* _Text passage_:
────────────────

Closed pwalsh closed 8 years ago
I also just ran into this, so thanks for bringing it up :)
For the sake of concreteness, an example (one line of header, one line of data):
Portfolio,Department/Agency,Outcome,Program,Expense type,Appropriation type,Description,2014-15,2015-16,2016-17,2017-18,2018-19,Source document,Source table,URL
Treasury Portfolio,Australian Accounting Standards Board (AASB),Outcome 1: The formulation and making of accounting standards that are used by Australian entities to prepare financial reports and enable users of these reports to make informed decisions,Programme 1.1: Australian Accounting Standards Board,Departmental expenses,Departmental appropriation & Expenses not requiring appropriation in the budget year,,4706,4631,4528,4542,4555,Australian Accounting Standards Board (AASB) 2015-16 PBS,Table 2.1,https://data.gov.au/dataset/budget-2015-16-tables-and-data/resource/91bfbe9f-714b-4a7b-8579-9cb2aec85209
The first four columns are organisational structure: Portfolio,Department/Agency,Outcome,Program
I think dimensions will be most useful if we are somewhat prescriptive about different types of dimensions. Two very common types of hierarchy (ok, I'm guessing) would be "organisational structure" (departments, programmes, projects) and function (eg, COFOG). Combining that view, your suggestion to remove dimensionType
and the need to express hierarchy, we'd get:
"dimensions": {
"organisation": {
"fields": {
"Portfolio": {
"source": "Portfolio",
"level": 1
},
"Department/Agency": {
"source": "Department/Agency",
"level": 2
},
"Outcome": {
"source": "Outcome",
"level": 3
},
"Programme": {
"source": "Program",
"level": 4
}
}
},
"function": {
"fields": {
"Expense type": {
"source": "Expense type",
"level": 1
},
"Appropriation type": {
"source": "Appropriation type",
"level": 2
},
"Description": {
"source": "Description",
"level": 3
}
}
}
}
Maybe there's a better way to express the hierarchy than the level
attribute - but of course JSON dictionaries are unordered.
Also noting in passing that the Fiscal spec isn't very clear about what it means for a dimension to be made up of more than one field. Is it because there needs to be a primary key, and that key might be made up of multiple fields? With this dataset, I think the primary key might be the first seven fields actually. :/
@stevage @pwalsh I think we are right on needing some kind of level attribute to indicate hierarachy and think using level
in this way seems the obvious way to start.

────────────────

* _Stated task 1_: Please quote the thread on dimension hierarchy, starting with "Also noting in" and going on through "way to start.".
* _Stated task 2_: Render this sentence from the thread on dimension hierarchy in French: "I think dimensions will be most useful if we are somewhat prescriptive about different types of dimensions."
Work only from the thread on dimension hierarchy.

* _Dataset_:
────────────────

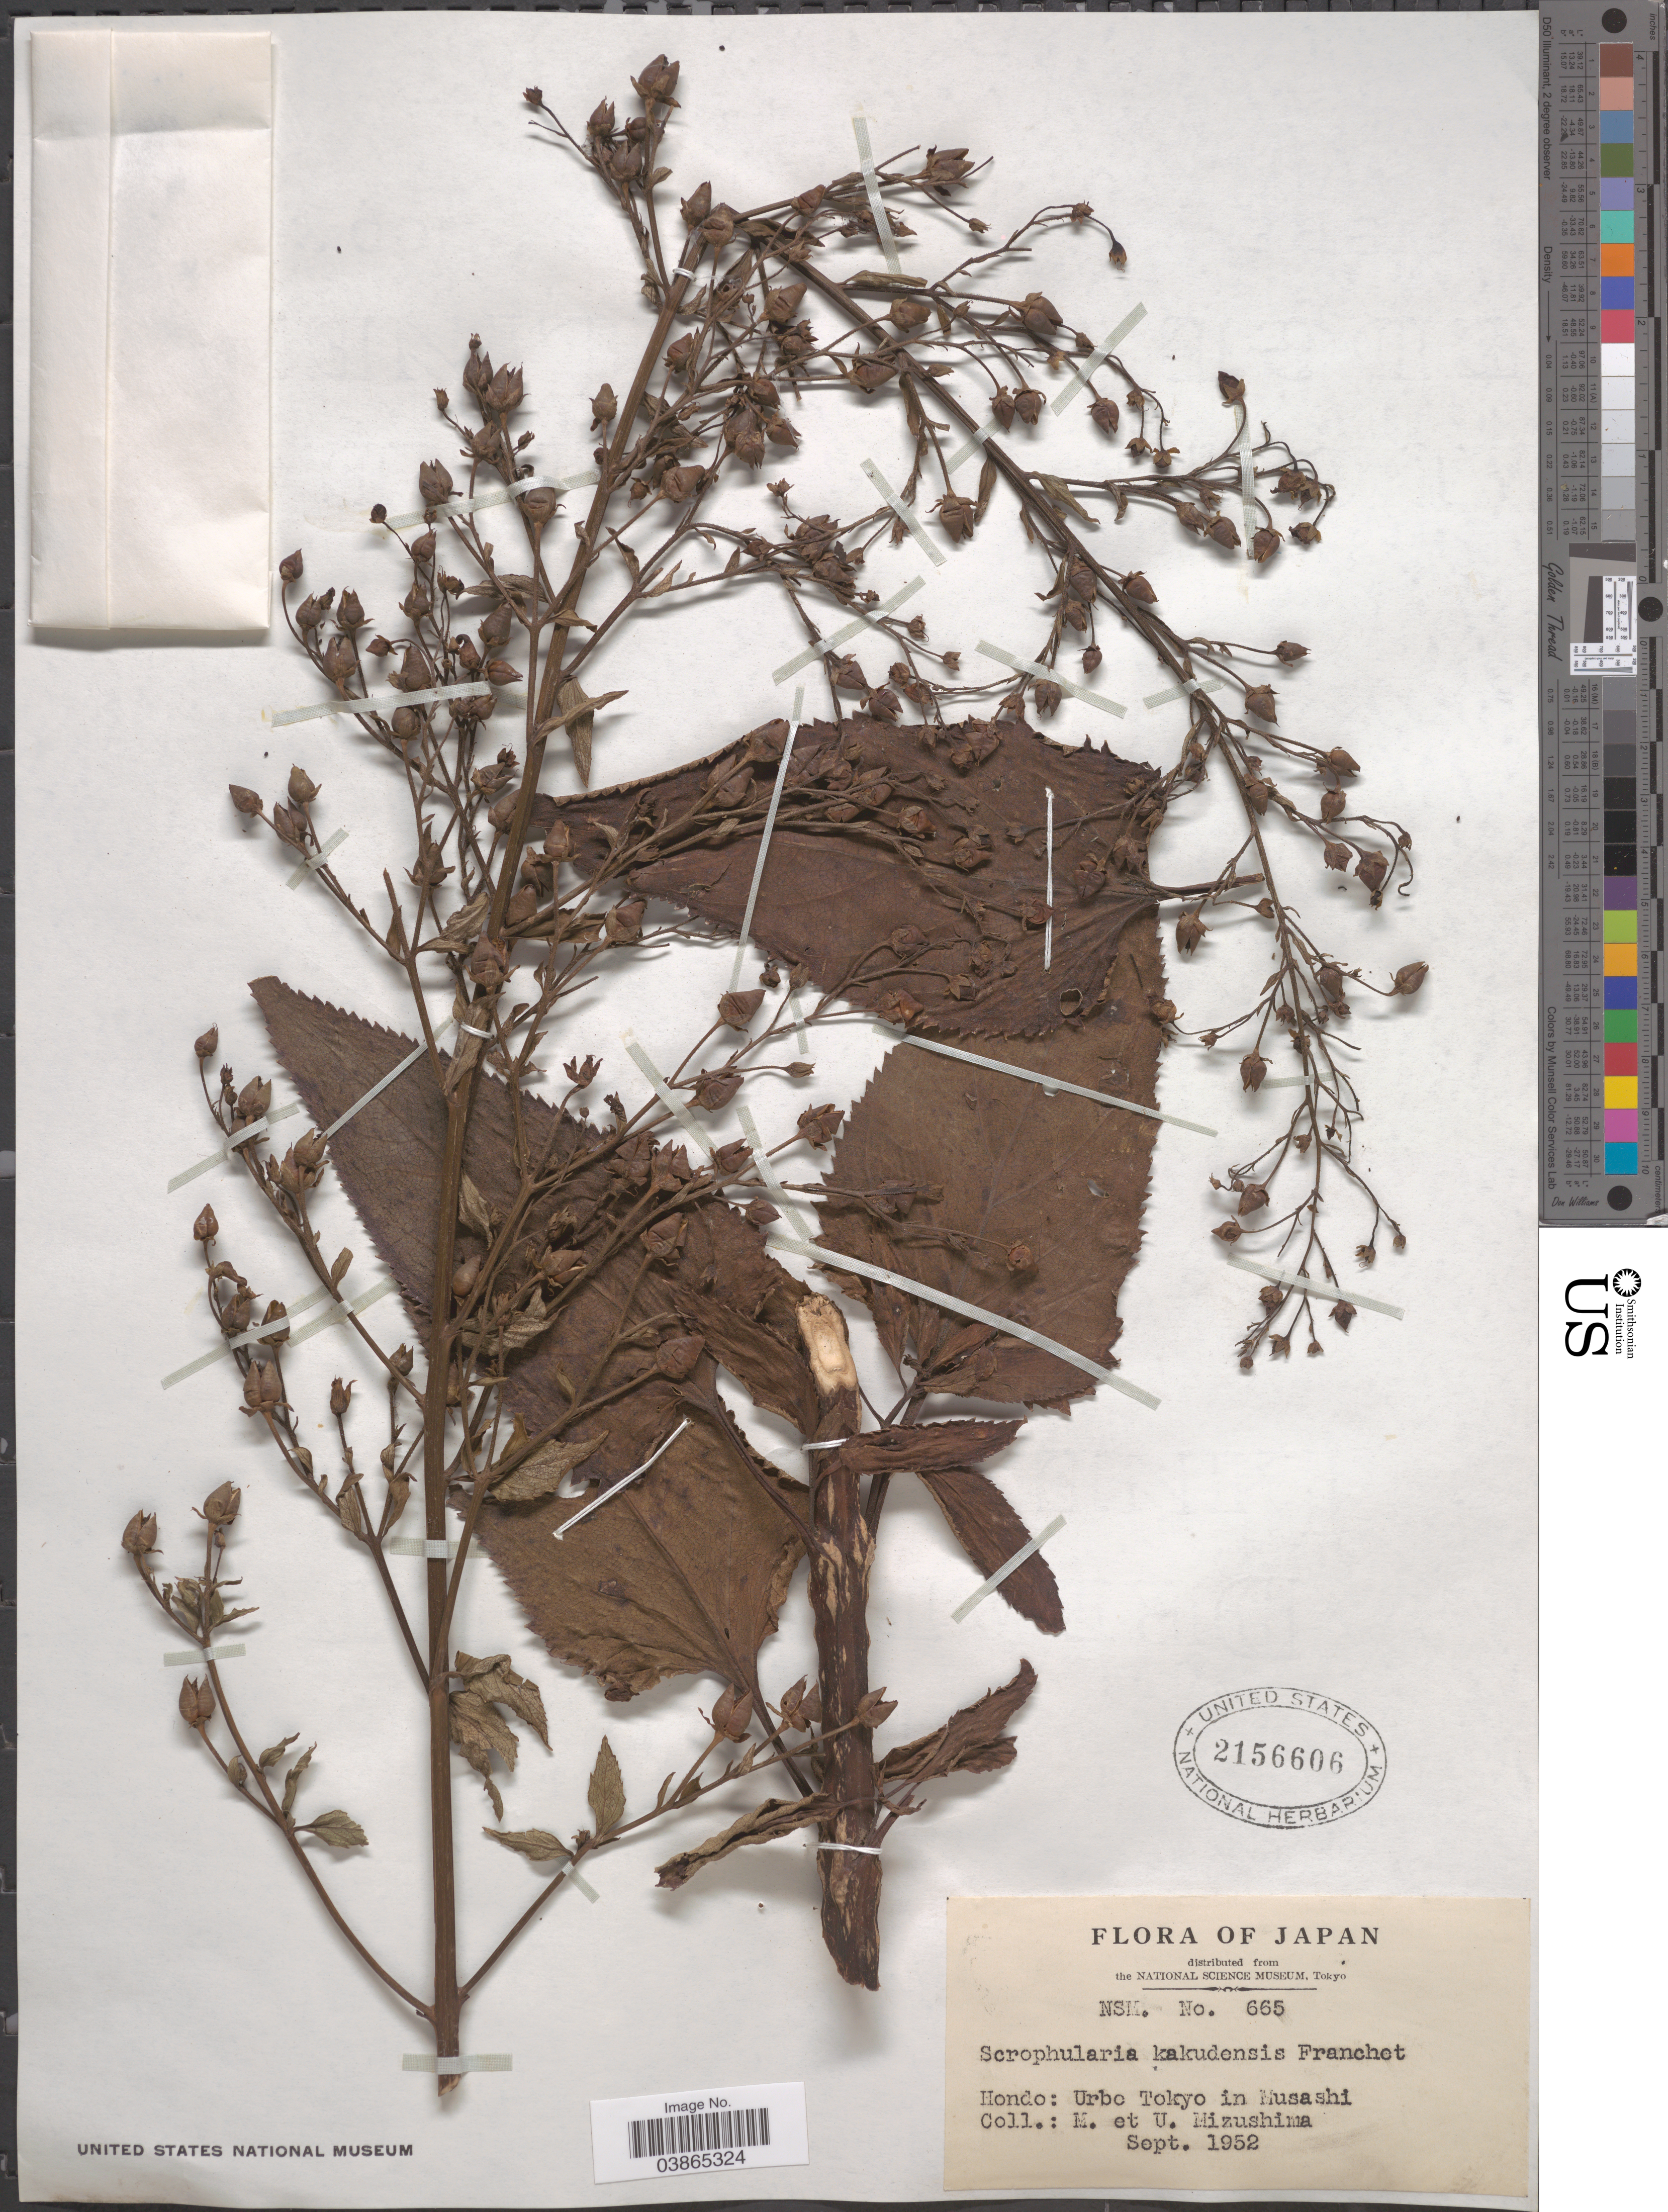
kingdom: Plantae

────────────────

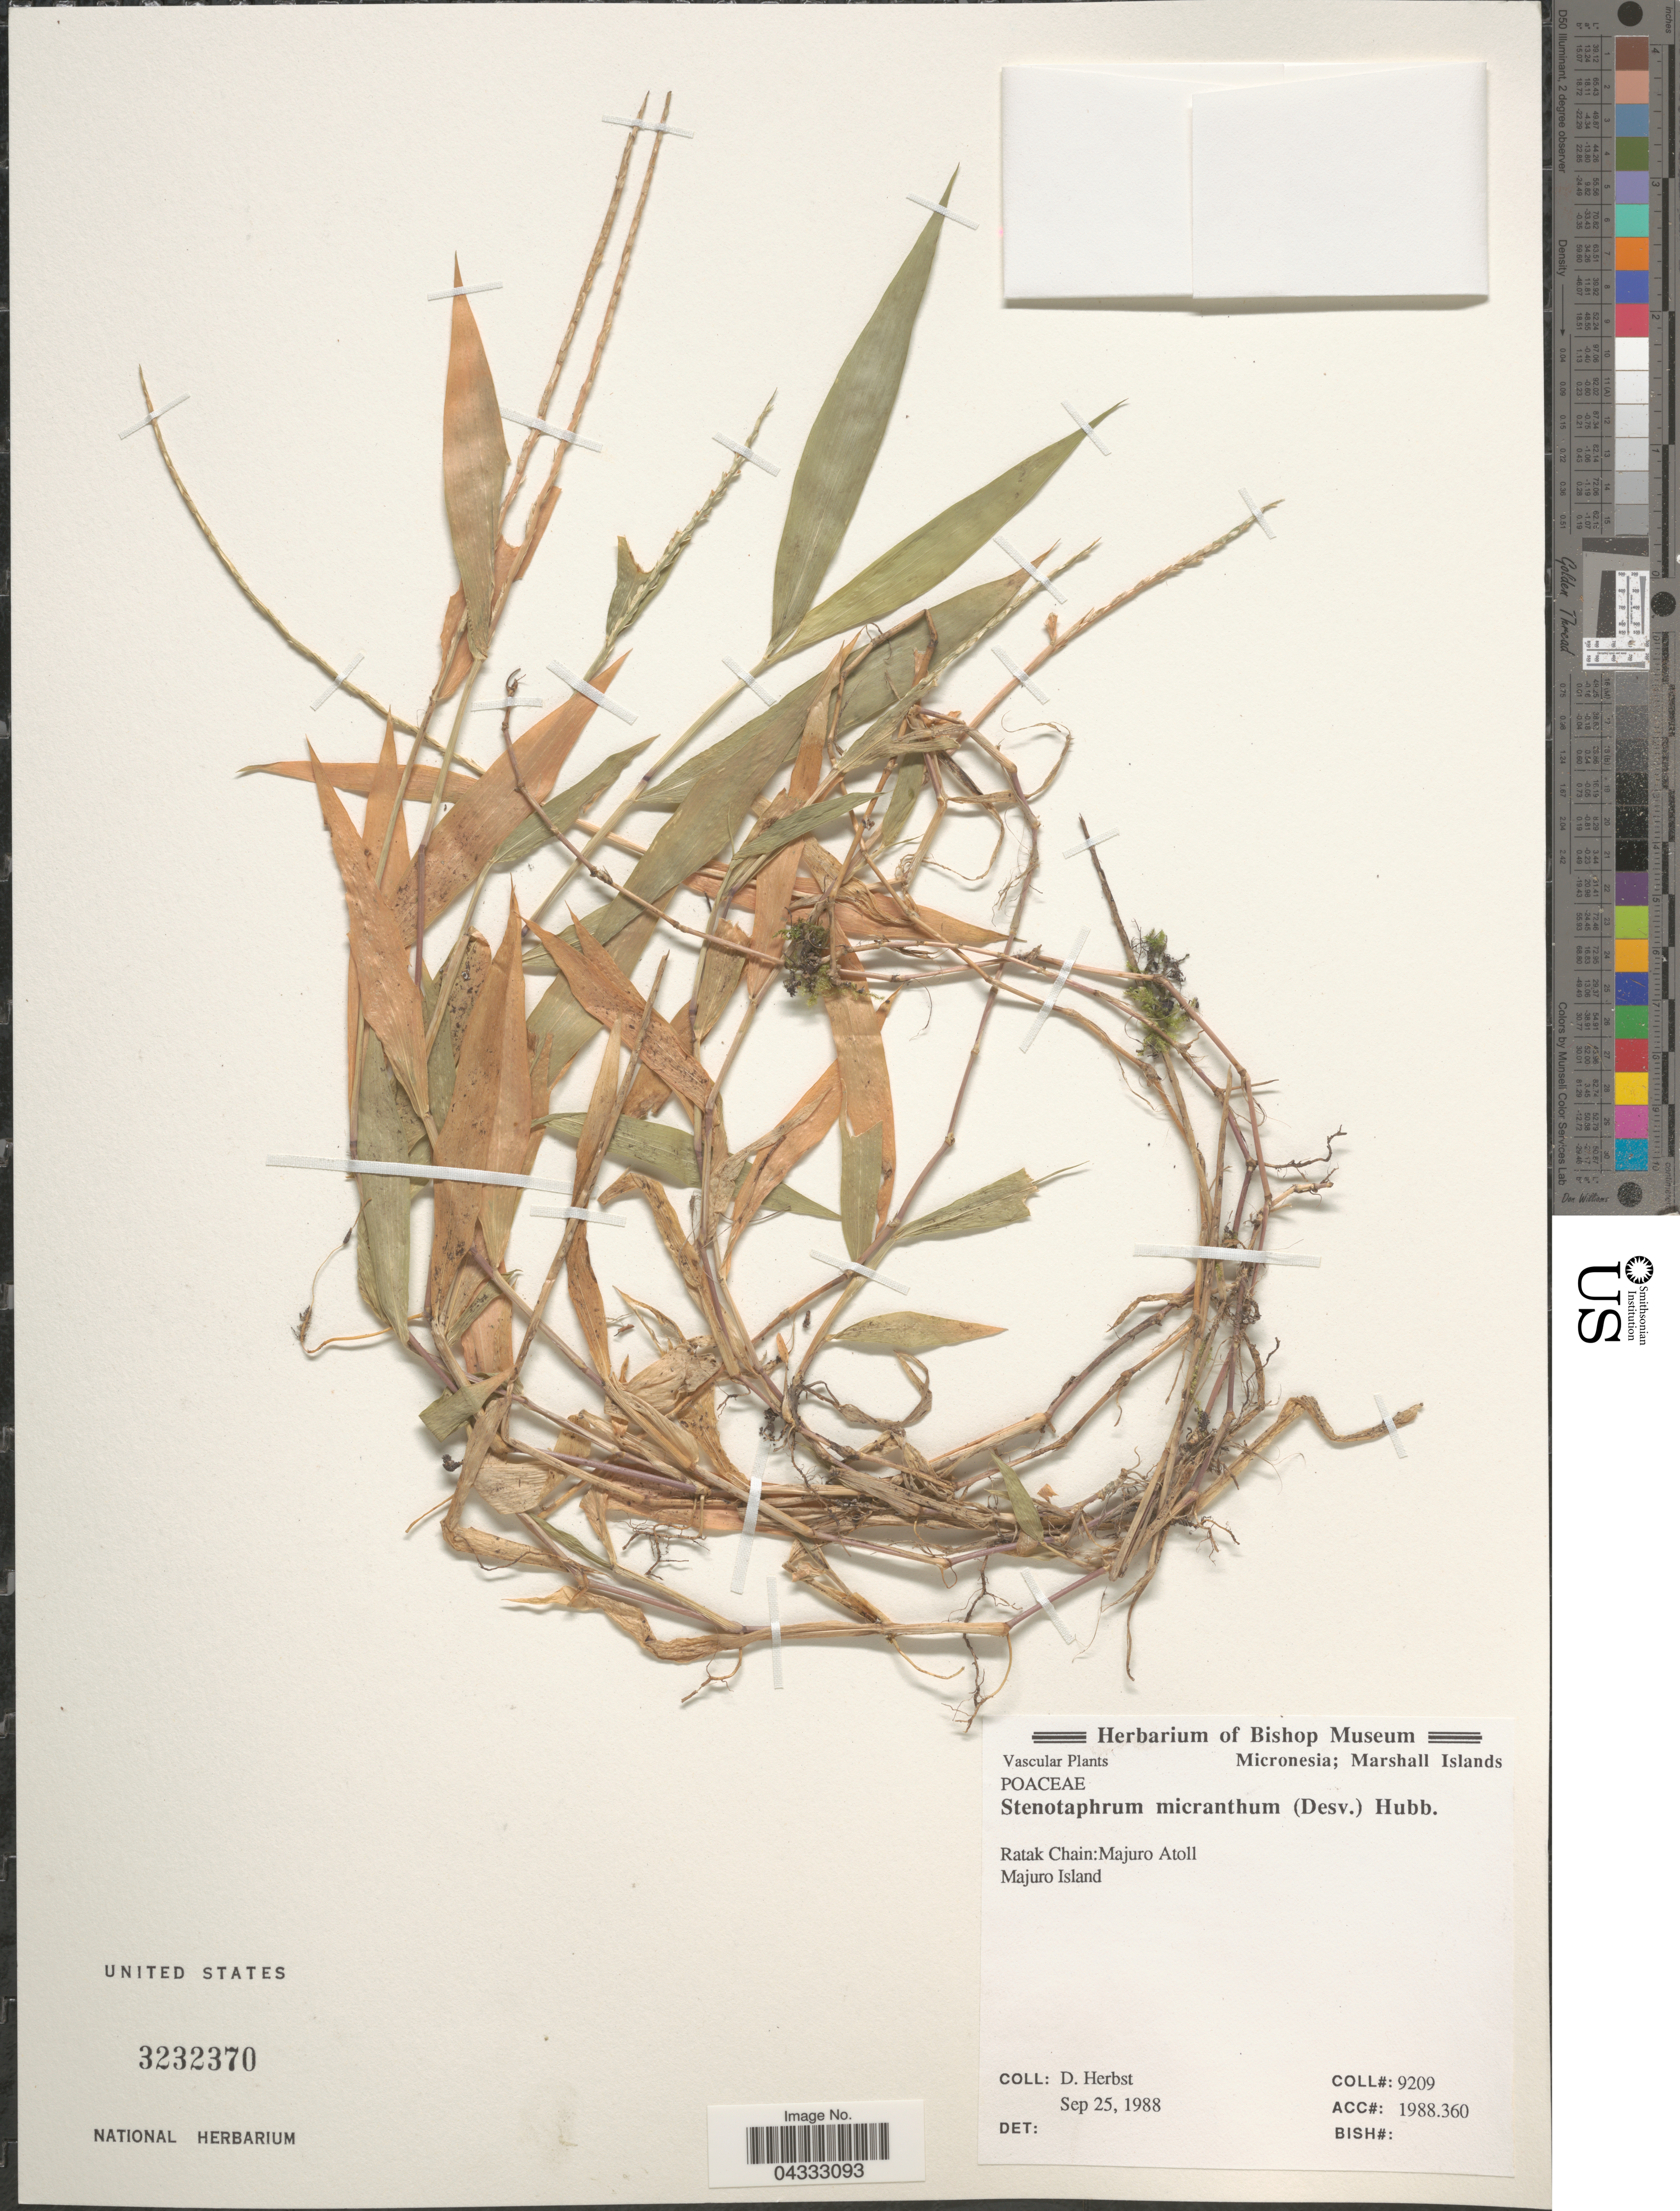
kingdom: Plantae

────────────────

* _Full output 1_:
Also noting in passing that the Fiscal spec isn't very clear about what it means for a dimension to be made up of more than one field. Is it because there needs to be a primary key, and that key might be made up of multiple fields? With this dataset, I think the primary key might be the first seven fields actually. :/
@stevage @pwalsh I think we are right on needing some kind of level attribute to indicate hierarachy and think using level
in this way seems the obvious way to start.

* _Full output 2_: Je pense que les dimensions seront le plus utiles si nous sommes quelque peu prescriptifs quant aux différents types de dimensions.